BitcoinCore website hosts letter from one side of OP_RETURN debate

In a rare and controversial move, 31 senior developers published an opinionated letter to BitcoinCore.org, the primary website hosting Bitcoin full node software.

By far the dominant reference client to broadcast and validate bitcoin (BTC) transactions, tens of thousands of node operators have software from BitcoinCore.org connected to the internet at any given time.

Prior to the letter, many people thought the website was open source, community-governed, independent, or a neutral reference tool.

On June 6, however, a number of developers signed a lengthy op-ed supporting Antoine Poinsot’s progressive side of the OP_RETURN war. Brazenly, this op-ed isn’t simply hosted on the domain but, as of publication time, is the top item on the homepage itself.
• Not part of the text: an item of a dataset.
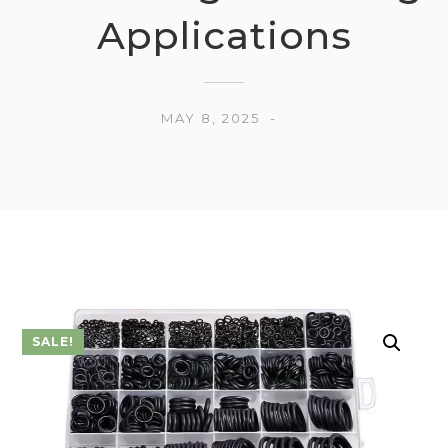
Applications
MAY 8, 2025
SALE!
Bitcoin’s current OP_RETURN war is about storing non-financial data on Bitcoin’s blockchain. 

The progressive side, led by Peter Todd and Antoine Poinsot, thinks that full nodes should relay transactions with large amounts of data using OP_RETURN up to 4MB.

The conservative side, led by Luke Dashjr and BitcoinMechanic, favors a restrictive limit below 83 bytes.

Conservatives protesting the easement of data storage have been rising as a percentage of the Bitcoin node network. On June 7, over 11% of internet-connected nodes were running Luke Dashjr’s Knots software.

Facilitating data unrelated to on-chain BTC

Their central disagreement is whether Bitcoin node operators should accommodate data storage unrelated to the on-chain movement of BTC. By and large, that data has corporate interests behind it. 

Progressives note that giant pool operators like MARA already mine large transactions and accept OP_RETURN outputs exceeding 83 bytes via mempools like Slipstream.

According to this side of the debate, Bitcoin Core’s default mempool should standardize the treatment of pending transactions that technically attain consensus elsewhere.

Conservatives would rather discourage the use of Bitcoin’s valuable blockspace for data storage that’s unrelated to BTC movements. In their view, Bitcoin’s dominant mempool should preserve the ledger for financial uses, not cloud storage or roll-ups.

Read more: Bitcoin nodes protesting OP_RETURN change hit all-time high

Although exceedingly rare, Friday’s op-ed isn’t actually the first time developers have used BitcoinCore.org to publish personal opinions. Historian BitMEX Research noted a 2015 letter signed by 56 developers hosted at BitcoinCore.org.

It’s notable that BitcoinCore.org doesn’t currently host an op-ed from the conservative party in the OP_RETURN war. It only lists one letter from one side of the debate as of publication time.